Task brief:
Reproduce only the lines below from the line containing "ring dip: (417, 446)" to the line containing "index tip: (268, 331)", exactly as written, with both end lines kept. Omit the pictures.

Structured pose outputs
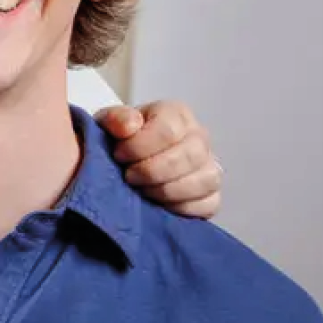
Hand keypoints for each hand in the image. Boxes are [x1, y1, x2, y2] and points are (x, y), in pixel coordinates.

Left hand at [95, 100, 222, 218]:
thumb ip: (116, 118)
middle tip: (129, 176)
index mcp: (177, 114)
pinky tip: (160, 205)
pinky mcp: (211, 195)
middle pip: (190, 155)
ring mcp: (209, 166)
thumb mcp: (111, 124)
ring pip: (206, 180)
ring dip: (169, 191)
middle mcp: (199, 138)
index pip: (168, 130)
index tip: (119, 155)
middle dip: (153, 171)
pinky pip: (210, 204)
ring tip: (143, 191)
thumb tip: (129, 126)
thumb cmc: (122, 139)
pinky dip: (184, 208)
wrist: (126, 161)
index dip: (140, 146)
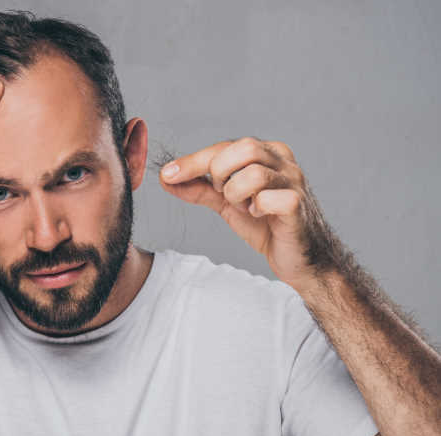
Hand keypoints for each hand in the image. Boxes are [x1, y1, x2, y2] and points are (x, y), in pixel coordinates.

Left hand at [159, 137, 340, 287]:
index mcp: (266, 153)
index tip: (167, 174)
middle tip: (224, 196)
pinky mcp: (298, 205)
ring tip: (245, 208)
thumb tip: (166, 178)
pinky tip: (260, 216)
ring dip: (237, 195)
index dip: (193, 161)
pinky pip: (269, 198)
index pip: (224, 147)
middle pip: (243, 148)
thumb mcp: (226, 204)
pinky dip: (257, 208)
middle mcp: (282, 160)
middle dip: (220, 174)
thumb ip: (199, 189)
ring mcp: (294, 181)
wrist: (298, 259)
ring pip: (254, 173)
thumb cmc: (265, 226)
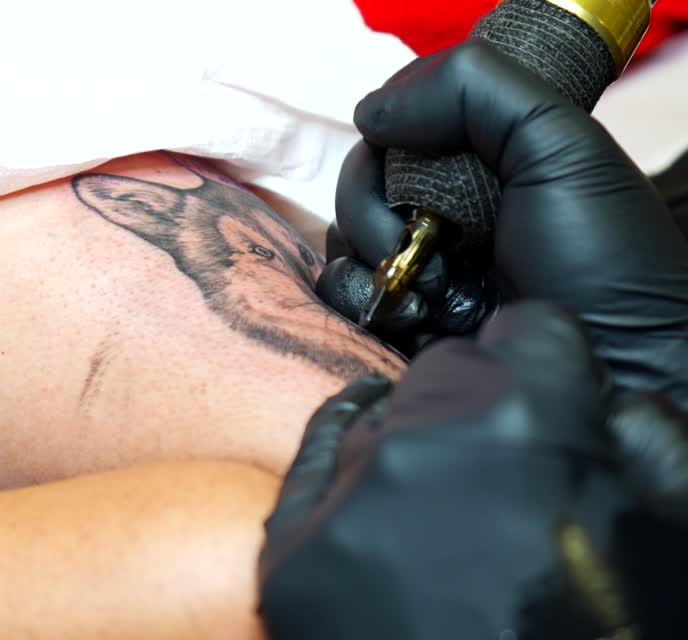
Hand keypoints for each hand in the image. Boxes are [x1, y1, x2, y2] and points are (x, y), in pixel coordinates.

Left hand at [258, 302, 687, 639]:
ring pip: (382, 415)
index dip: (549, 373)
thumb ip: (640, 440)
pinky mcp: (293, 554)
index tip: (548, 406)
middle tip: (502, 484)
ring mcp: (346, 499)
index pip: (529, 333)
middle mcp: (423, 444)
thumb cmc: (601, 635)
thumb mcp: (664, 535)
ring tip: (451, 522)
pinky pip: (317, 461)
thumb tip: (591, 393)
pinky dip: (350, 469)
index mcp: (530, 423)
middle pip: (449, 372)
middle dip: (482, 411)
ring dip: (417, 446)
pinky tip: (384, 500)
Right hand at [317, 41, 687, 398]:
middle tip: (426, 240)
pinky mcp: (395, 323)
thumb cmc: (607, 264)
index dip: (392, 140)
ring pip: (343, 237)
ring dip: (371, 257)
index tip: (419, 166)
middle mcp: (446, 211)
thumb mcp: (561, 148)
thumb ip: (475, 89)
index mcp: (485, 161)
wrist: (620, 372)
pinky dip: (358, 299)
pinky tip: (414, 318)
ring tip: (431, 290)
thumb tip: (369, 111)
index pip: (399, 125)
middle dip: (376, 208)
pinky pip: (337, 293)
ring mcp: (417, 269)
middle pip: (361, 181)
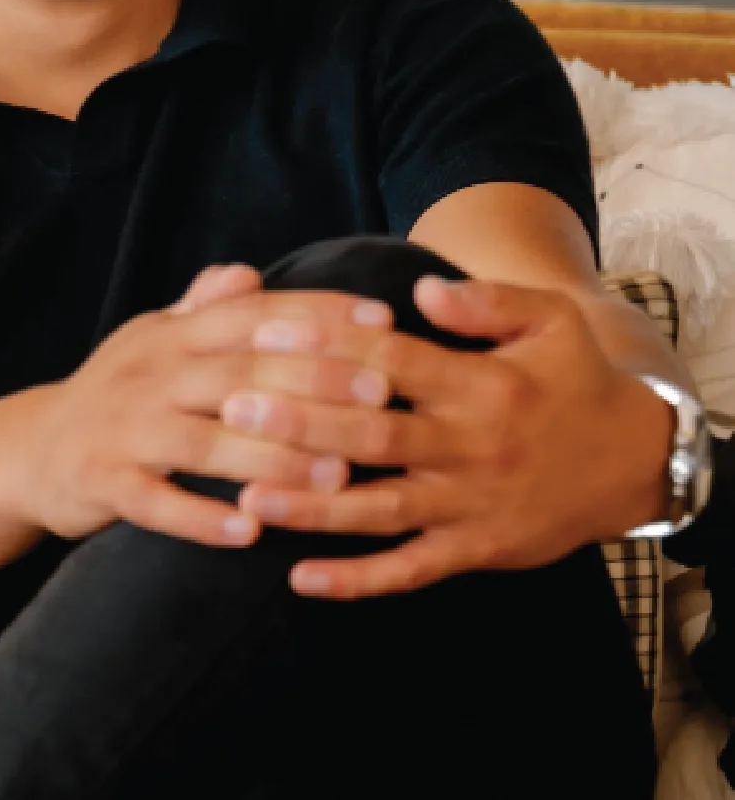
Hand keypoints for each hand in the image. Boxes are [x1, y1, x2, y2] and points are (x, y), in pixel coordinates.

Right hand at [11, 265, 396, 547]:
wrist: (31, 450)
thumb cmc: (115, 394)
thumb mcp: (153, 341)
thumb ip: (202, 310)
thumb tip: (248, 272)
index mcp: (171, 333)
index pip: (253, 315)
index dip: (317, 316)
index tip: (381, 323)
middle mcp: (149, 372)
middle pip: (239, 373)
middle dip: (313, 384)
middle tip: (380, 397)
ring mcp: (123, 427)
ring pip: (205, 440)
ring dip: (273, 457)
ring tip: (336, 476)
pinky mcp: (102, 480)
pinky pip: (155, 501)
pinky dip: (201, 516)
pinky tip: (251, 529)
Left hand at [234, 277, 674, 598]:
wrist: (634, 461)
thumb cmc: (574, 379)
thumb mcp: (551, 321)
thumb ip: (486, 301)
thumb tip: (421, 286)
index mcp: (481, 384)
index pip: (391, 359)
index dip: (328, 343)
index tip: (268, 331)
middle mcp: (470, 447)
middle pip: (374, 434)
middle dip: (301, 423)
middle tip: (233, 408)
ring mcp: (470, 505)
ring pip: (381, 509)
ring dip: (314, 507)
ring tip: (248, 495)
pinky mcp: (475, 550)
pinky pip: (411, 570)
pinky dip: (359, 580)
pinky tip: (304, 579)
--
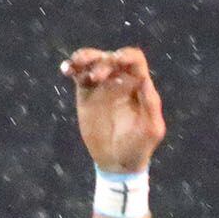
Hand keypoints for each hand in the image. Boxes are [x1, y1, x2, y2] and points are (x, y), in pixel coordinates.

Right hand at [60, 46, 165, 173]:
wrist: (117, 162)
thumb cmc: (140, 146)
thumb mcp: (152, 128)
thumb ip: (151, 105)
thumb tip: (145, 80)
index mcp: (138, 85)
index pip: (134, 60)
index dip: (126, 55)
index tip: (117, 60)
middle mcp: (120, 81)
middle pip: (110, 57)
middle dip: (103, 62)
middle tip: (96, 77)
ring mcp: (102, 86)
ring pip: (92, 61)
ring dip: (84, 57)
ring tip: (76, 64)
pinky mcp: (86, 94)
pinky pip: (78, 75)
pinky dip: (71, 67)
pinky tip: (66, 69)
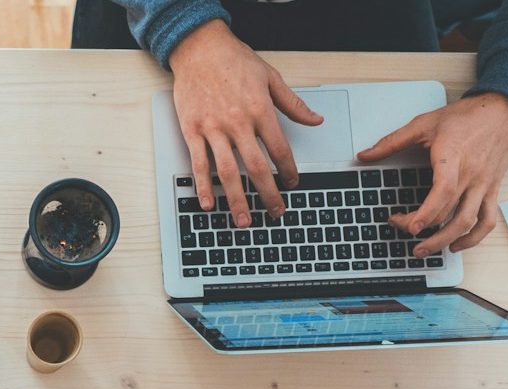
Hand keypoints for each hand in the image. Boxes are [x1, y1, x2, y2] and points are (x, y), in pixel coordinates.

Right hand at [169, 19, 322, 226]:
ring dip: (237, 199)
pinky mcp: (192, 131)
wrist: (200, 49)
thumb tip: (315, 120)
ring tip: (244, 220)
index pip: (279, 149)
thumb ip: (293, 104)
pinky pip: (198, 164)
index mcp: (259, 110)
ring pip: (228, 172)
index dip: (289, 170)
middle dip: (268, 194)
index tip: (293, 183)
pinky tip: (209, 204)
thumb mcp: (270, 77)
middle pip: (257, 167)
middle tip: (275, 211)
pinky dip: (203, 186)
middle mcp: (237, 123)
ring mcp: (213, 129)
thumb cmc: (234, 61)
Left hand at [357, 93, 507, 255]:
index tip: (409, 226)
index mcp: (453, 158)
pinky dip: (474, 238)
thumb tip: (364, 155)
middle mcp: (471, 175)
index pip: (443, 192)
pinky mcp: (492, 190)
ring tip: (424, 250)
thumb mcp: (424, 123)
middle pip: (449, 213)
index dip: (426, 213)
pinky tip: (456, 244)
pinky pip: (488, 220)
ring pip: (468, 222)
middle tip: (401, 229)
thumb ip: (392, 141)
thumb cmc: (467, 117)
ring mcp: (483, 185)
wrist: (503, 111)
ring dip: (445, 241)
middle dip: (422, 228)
--
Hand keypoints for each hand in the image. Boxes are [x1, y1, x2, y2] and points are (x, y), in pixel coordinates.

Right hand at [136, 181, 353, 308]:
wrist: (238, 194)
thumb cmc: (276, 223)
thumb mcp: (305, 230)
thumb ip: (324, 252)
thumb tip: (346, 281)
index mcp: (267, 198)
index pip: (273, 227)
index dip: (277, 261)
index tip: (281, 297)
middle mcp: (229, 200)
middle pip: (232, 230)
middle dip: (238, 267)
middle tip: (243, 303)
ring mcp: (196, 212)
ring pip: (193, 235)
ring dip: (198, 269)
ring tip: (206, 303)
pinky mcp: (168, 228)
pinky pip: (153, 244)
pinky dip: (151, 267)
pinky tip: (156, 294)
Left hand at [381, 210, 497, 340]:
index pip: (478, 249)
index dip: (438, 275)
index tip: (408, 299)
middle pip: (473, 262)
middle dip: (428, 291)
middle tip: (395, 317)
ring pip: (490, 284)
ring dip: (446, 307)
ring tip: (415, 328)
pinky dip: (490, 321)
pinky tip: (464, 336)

Answer area:
ring dip: (417, 446)
pinky tip: (384, 500)
Right hand at [317, 41, 687, 398]:
middle tip: (426, 240)
pinky mcp: (395, 323)
thumb cmc: (607, 264)
index dip: (392, 140)
ring pip: (343, 237)
ring dip: (371, 257)
index tip: (419, 166)
middle mcp: (446, 211)
thumb mcp: (561, 148)
thumb ip: (475, 89)
index mcp: (485, 161)
wrist: (620, 372)
pinky dip: (358, 299)
pinky tip: (414, 318)
ring tip: (431, 290)
thumb tip: (369, 111)
index pip: (399, 125)
middle dip: (376, 208)
pinky pip: (337, 293)
ring mcp: (417, 269)
middle pip: (361, 181)
Hand keypoints for each hand in the image. Boxes are [x1, y1, x2, y2] and points are (x, y), in pixel coordinates.

Right hand at [11, 265, 396, 547]:
wrist: (31, 450)
thumb cmc: (115, 394)
thumb mcp: (153, 341)
thumb ip: (202, 310)
thumb tip: (248, 272)
index mcp: (171, 333)
index pip: (253, 315)
index dip: (317, 316)
index tip: (381, 323)
middle mcp: (149, 372)
middle pip: (239, 373)
middle dip: (313, 384)
middle tip: (380, 397)
ring mcp: (123, 427)
ring pip: (205, 440)
ring dip: (273, 457)
ring tip: (336, 476)
pinky mcp: (102, 480)
pinky pip: (155, 501)
pinky dip: (201, 516)
pinky tip: (251, 529)
Left hand at [234, 277, 674, 598]:
wrist: (634, 461)
thumb cmc: (574, 379)
thumb mcp: (551, 321)
thumb ip: (486, 301)
thumb tip: (421, 286)
index mcp: (481, 384)
index pip: (391, 359)
index dip: (328, 343)
index tip: (268, 331)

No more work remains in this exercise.